Is Turmeric the Future of Food Safety?

A research team in southern Illinois is working to harness the antimicrobial properties of turmeric

Adding spices can inhibit the growth of harmful microbes.

A research team at Southern Illinois University has found a way to employ the antimicrobial properties of turmeric without making foods taste like turmeric, reports Grist. Using spices to inhibit the growth of harmful microbes is nothing new. In fact, a study from Cornell has shown that the prevalence of spicier foods in equatorial cultures is no coincidence but in fact affected by the warm climate, which leads to faster food spoilage.

The research team at Southern Illinois University discovered how to coat glass and metal with curcumin, the main antibacterial chemical in turmeric. They embedded the curcumin into nanocapsules, which prevents it from flavoring foods. This technology could be applied to coat knives, countertops, and the insides of cans, “to provide a new line of defense against food-borne illnesses,” Grist writes.

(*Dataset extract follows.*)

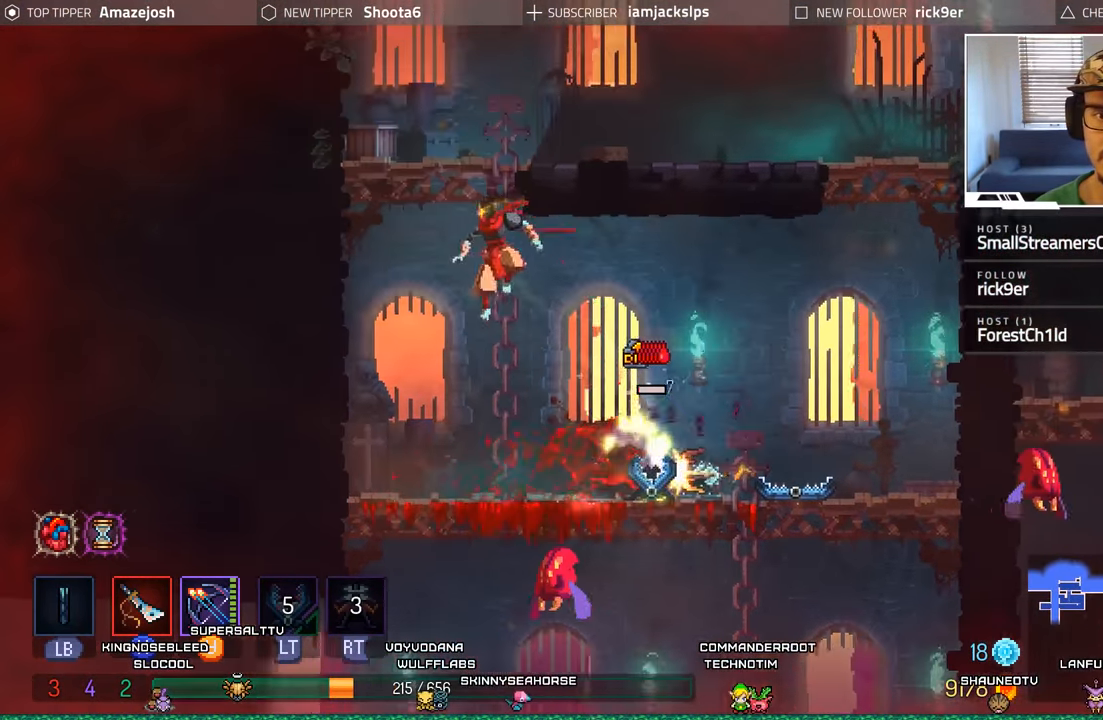
{"buttons": ["DPAD_UP"], "left_stick": "center", "right_stick": "center", "events": [[50, "DPAD_UP", "down"], [67, "DPAD_LEFT", "up"]]}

Ruplal Choudhary, a food and bioprocess engineer and part of the research team at Southern Illinois University, thinks the technology could be used to make fresh produce safer. He says, “Where I grew up, our house was surrounded by gardens. My father never liked to eat produce that came from the store, especially if it was harvested early and ripened in transit or at the store – he said it had no taste. We know now fresher foods are also higher in antioxidants and nutritive value. My goal is to find practical ways to use this technology to preserve food freshness as well as to create antimicrobial surfaces.”